Under the logistic polygenic model, the log recurrence risk ratio scales inversely with the degree of relationship. Collins et al used this to examine how well the logistic polygenic model fits the observed recurrence risks. They used the term “beta model” for the logistic polygenic model; their beta parameter corresponds to \(\Lambda\) expressed in natural log units. They examined the fit of this model to the observed recurrence risks in relatives for twelve complex diseases: only for Alzheimer disease and for schizophrenia was there strong evidence of departure from a model in which effects are additive on a logistic scale.

The probit model and “heritability” of a binary trait

The approach most widely used in quantitative genetics is to quantify the genetic effects as “heritability” defined in a probit regression model as the ratio of the variance of the polygenic effect to the total variance.

Both the probit model and the logistic regression model can be written in the form of latent variable models. In this liability-threshold formulation of the model, the liability is a latent variable, equal to the linear predictor plus a random variable representing noise or error. Affected individuals are those in whom the liability is greater than zero.

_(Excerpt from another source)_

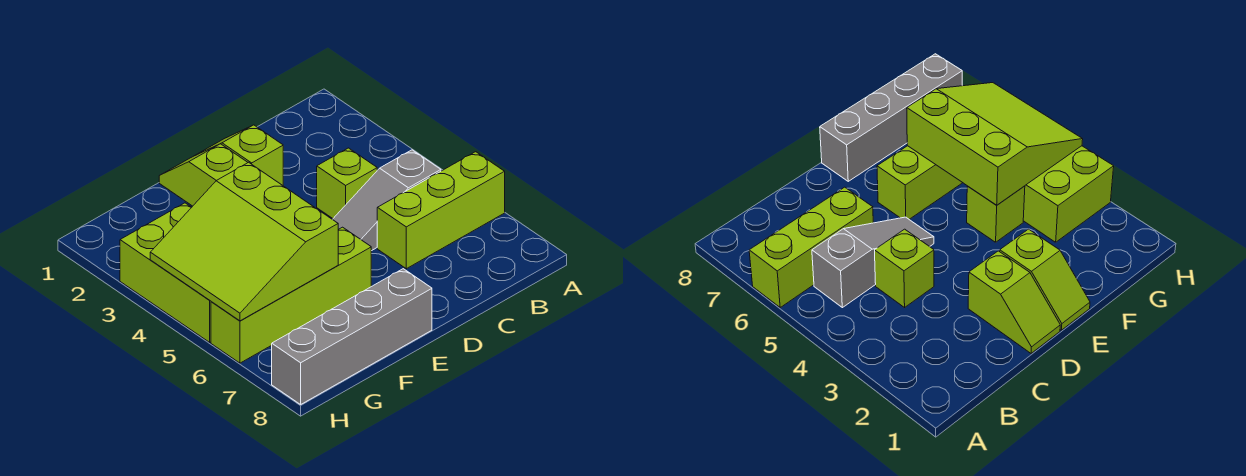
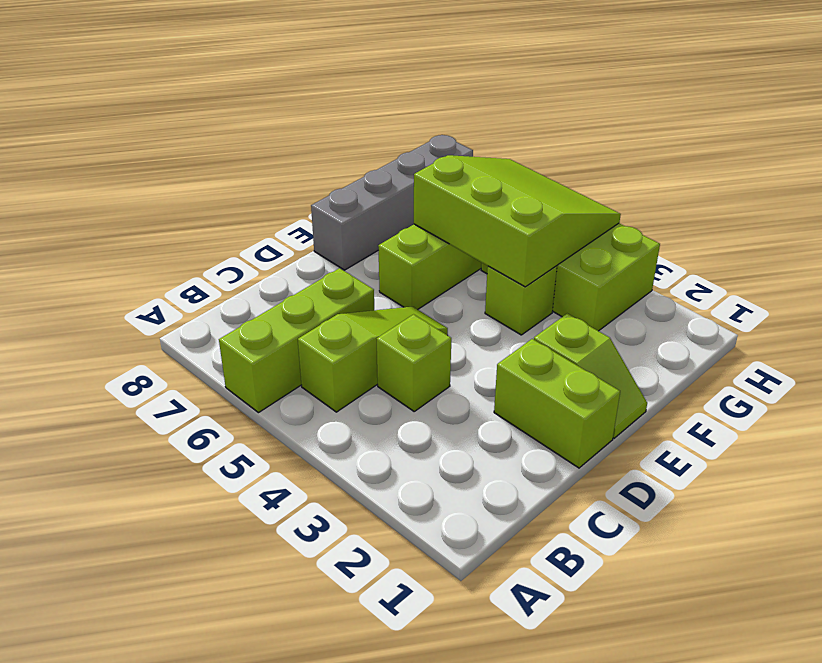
grey slope B5:D5 level 1 top B -> lime slope B5:D5 level 1 top B
lime slope D1:D2 level 1 top 2 -> lime brick D1:D2 level 1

In the probit model, the error has a gaussian distribution with zero mean and variance fixed (conventionally) at 1. In the logistic regression model, the error has a logistic distribution, which is more heavy-tailed than the gaussian distribution.

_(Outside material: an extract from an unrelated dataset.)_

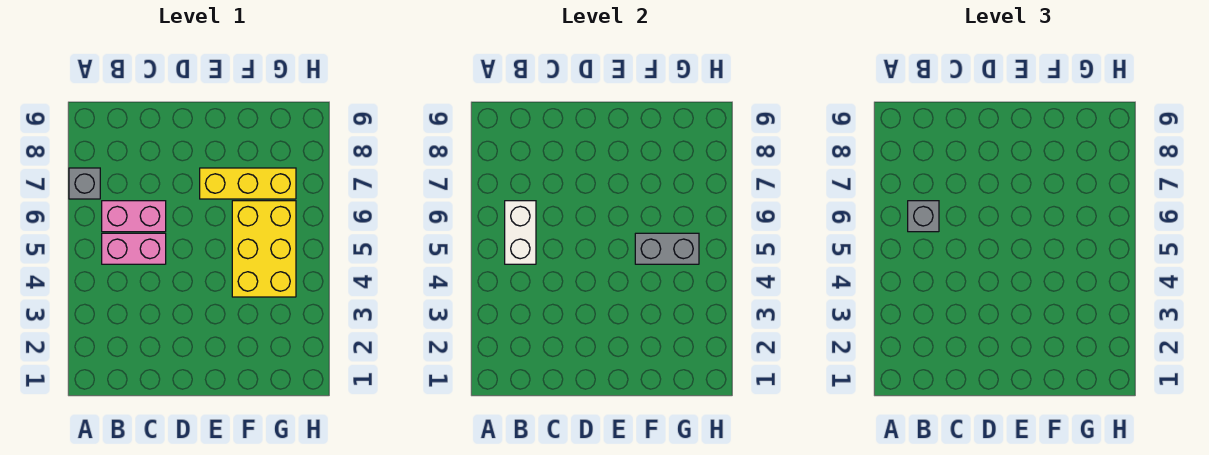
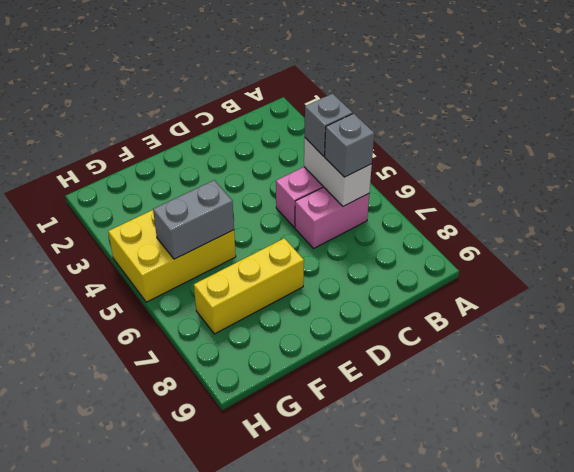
grey brick A7 level 1 -> grey brick B5 level 3
yellow brick F4:G6 level 1 -> yellow brick F4:H5 level 1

The logistic distribution has a variance of \(\pi^2 / 3\), so an approximation to the genetic variance in a logistic model can be calculated from the genetic variance in a probit model by multiplying by \(\pi^2 / 3\).

Transforming variance from arithmetic scale to probit scale

To estimate genetic variance on a logistic scale from genetic relationship matrices, we have to fit a logistic mixed model with a large covariance matrix. Methods for this have recently become available: they include the programs GMMAT and SAIGE program

Most studies quantifying genetic effects on binary traits use the GCTA program to estimate heritability. GCTA does not fit a probit regression, but simply estimates the genetic variance of the outcome on an arithmetic scale. This is transformed to estimate heritability on a (probit) liability scale using a relationship first derived by Robertson (1949, see appendix)

Rearranged this gives

\(h^2_{\mathrm{liability}} = h^2_{\mathrm{binary}} \frac{P \left( 1 - P \right)}{f \left( P \right)^2}\)

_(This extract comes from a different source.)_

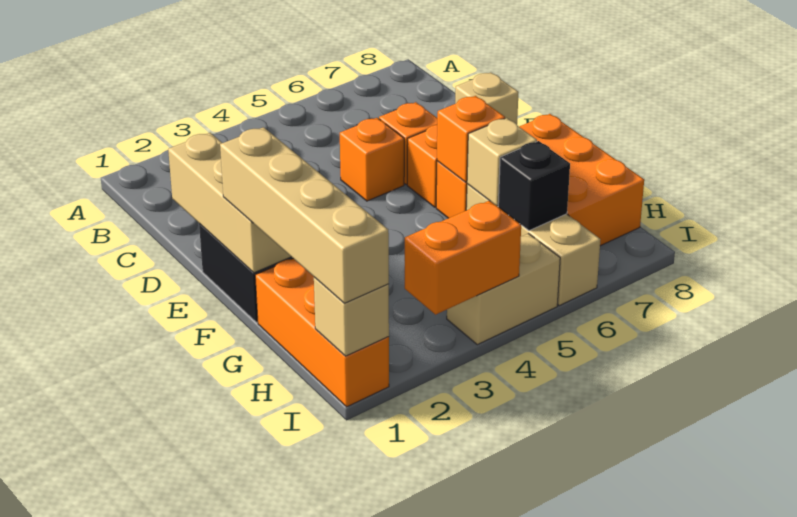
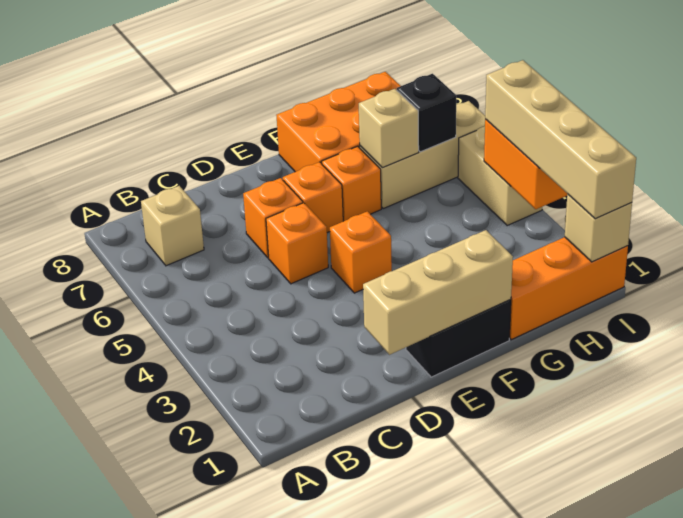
tan brick D8 level 1 -> tan brick B7 level 1
tan brick F1:I1 level 3 -> tan brick I1:I4 level 3
orange brick F6 level 2 -> orange brick E4 level 1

where \(P\) is the prevalence of the trait and \(f \left( \cdot \right)\) is the standard gaussian density function

A more complicated formula has to be used where cases have been oversampled, as in a case-control study

Practical implications

For most complex diseases, genetic effects are not large enough for genotypic prediction on its own to be a good predictor, though genotypic prediction may be useful for identifying rare subtypes and as an adjunct to clinical predictors. For instance estimates of the sibling recurrence risk ratio for coronary heart disease are in the range 2 to 3, equivalent to expected information for discrimination of about 1.5 bits. This is the predictive performance of an optimal model: a realistic model would not come near this. For comparison, a good predictor, based on clinical data and biomarkers would be considered to be one with at least 3 bits of information for discrimination.